En 2003 se registraron en Japón 34.500 suicidios.
En 2013, se publicó un artículo científico que se convertiría en el germen de miles de noticias virales y publicaciones en redes sociales.
Lo que sugería era sorprendente: colocar lámparas azules en las estaciones de trenes frenaba los suicidios en esos lugares.
Los científicos pudieron incluso demostrar que la tasa de suicidios cayó hasta un 84%.
Desde entonces, la idea se ha popularizado e inspirando proyectos similares en muchos otros países.
Pero...
Pero al igual que con muchas otras historias científicas que despiertan interés general pero son complejas, algunos de los detalles se distorsionaron ligeramente en el proceso.
Todo comenzó a fines de la década del año 2000, cuando varias compañías ferroviarias japonesas comenzaron a instalar lámparas azules sobre las plataformas de las estaciones de tren.
Las lámparas de luz azul se colocan al principio del andén, como en la foto, donde suelen precipitarse quienes quieren quitarse la vida.
Era un intento de disuadir a las personas que querían suicidarse en lo que se conoce como la técnica del "empujón" (nudge).
Esta técnica implica formas de influir en el comportamiento que, aunque son aparentemente sutiles, pueden tener efectos sorprendentemente grandes.
En un estudio, las personas que habían experimentado estrés psicológico volvían más rápido a un estado de relajación cuando se encontraban en una habitación bañada en luz azul.
¿Relaja?
La idea inicial es que la luz azul puede tener un efecto en el estado mental de las personas.
Un estudio en 2017 respaldó esto demostrando que las personas que habían experimentado estrés psicológico volvieron más rápidamente a un estado de relajación cuando se encontraban en una habitación bañada en luz azul.
Japón se encuentra entre los 20 primeros países del mundo en términos de índice de suicidios.
Michiko Ueda, de la Universidad de Waseda, en Tokio, se enteró de los experimentos de las compañías ferroviarias en las plataformas de las estaciones de tren y le contaron que las lámparas habían sido un éxito.
Ueda ha estudiado una gran variedad de factores que pueden influir en la tasa de suicidios de Japón, desde los factores económicos hasta los desastres naturales e incluso los hilos de Twitter que hablan sobre los suicidios de celebridades.
Sin embargo, su primera reacción a las afirmaciones de las compañías ferroviarias fue el escepticismo.
"Pensé que era necesario hacer un seguimiento y decidí contactar a una de las compañía ferroviaria para preguntar si podían proporcionarme los datos", explica.
Después de analizar los 10 años de datos sobre suicidios en 71 estaciones de tren japonesas, Ueda y sus colegas descubrieron que había evidencias de un efecto en los pasajeros.
Las lámparas de luz azul tratan de influir sutilmente en el comportamiento, pero no están claros sus efectos.
Además, observaron una reducción del 84% en la tasa de suicidios, una cifra que se difundió rápidamente.
Desafortunadamente, esa no es la historia completa.
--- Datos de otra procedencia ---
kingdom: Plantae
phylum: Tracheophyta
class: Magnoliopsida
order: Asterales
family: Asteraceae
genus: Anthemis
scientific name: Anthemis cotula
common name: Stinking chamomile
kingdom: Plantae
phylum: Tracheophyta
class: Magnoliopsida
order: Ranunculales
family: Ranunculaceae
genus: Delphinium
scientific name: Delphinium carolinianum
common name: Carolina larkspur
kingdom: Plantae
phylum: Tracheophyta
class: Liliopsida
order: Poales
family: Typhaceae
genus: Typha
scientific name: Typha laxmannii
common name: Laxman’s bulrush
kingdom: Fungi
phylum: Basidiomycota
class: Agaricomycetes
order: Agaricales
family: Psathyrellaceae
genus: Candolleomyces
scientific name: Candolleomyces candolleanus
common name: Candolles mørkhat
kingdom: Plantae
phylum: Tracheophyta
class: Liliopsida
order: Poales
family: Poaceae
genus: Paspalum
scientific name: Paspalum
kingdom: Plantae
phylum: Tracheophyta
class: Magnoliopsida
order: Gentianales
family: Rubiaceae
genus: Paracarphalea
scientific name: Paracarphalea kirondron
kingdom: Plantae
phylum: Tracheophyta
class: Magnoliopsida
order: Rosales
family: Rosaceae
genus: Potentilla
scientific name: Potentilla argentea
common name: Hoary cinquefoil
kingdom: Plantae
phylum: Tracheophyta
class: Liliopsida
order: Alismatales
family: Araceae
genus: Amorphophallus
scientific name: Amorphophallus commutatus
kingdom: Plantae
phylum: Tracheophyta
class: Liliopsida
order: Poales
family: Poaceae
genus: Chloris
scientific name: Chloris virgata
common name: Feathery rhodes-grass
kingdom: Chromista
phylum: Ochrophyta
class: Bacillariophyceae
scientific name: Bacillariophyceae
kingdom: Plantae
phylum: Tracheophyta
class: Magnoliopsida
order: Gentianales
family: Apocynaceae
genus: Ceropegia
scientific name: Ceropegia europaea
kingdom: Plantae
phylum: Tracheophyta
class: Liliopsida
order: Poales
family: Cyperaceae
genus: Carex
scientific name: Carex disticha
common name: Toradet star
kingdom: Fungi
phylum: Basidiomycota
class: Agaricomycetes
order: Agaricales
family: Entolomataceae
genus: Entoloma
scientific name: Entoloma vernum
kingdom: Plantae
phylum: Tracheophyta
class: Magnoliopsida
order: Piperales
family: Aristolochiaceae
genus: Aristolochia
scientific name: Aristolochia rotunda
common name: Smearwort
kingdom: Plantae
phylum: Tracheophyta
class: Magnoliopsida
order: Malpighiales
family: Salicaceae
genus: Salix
Cuando se publicaron los hallazgos del equipo de Ueda, otro profesor, Masao Ichikawa, de la Universidad de Tsukuba, echó otro vistazo a los datos.
Señaló que era importante distinguir entre los datos recopilados durante el día y la noche en las estaciones de trenes al aire libre.
Durante el día, las luces pueden pasar desapercibidas fácilmente, o incluso se apagan.
Ichikawa también examinó una medida conocida como el "intervalo de confianza".
Datos inestables
Los análisis estadísticos siempre conllevan un grado de incertidumbre inherente en torno a un resultado particular, como la magnitud del efecto en los pasajeros. El intervalo de confianza expresa el posible rango de esos valores.
Ichikawa notó que el intervalo de confianza en el análisis de Ueda era extremadamente amplio: se situaba entre el 14% y el 97%.
"Estadísticamente, muy inestable", señaló.
Esto significa que el efecto real podría haber sido tan bajo como una reducción del 14% de la tasa de suicidios.
Y esta cifra, aunque es un cambio significativo, no es tan grande como sugirió la cobertura de los medios.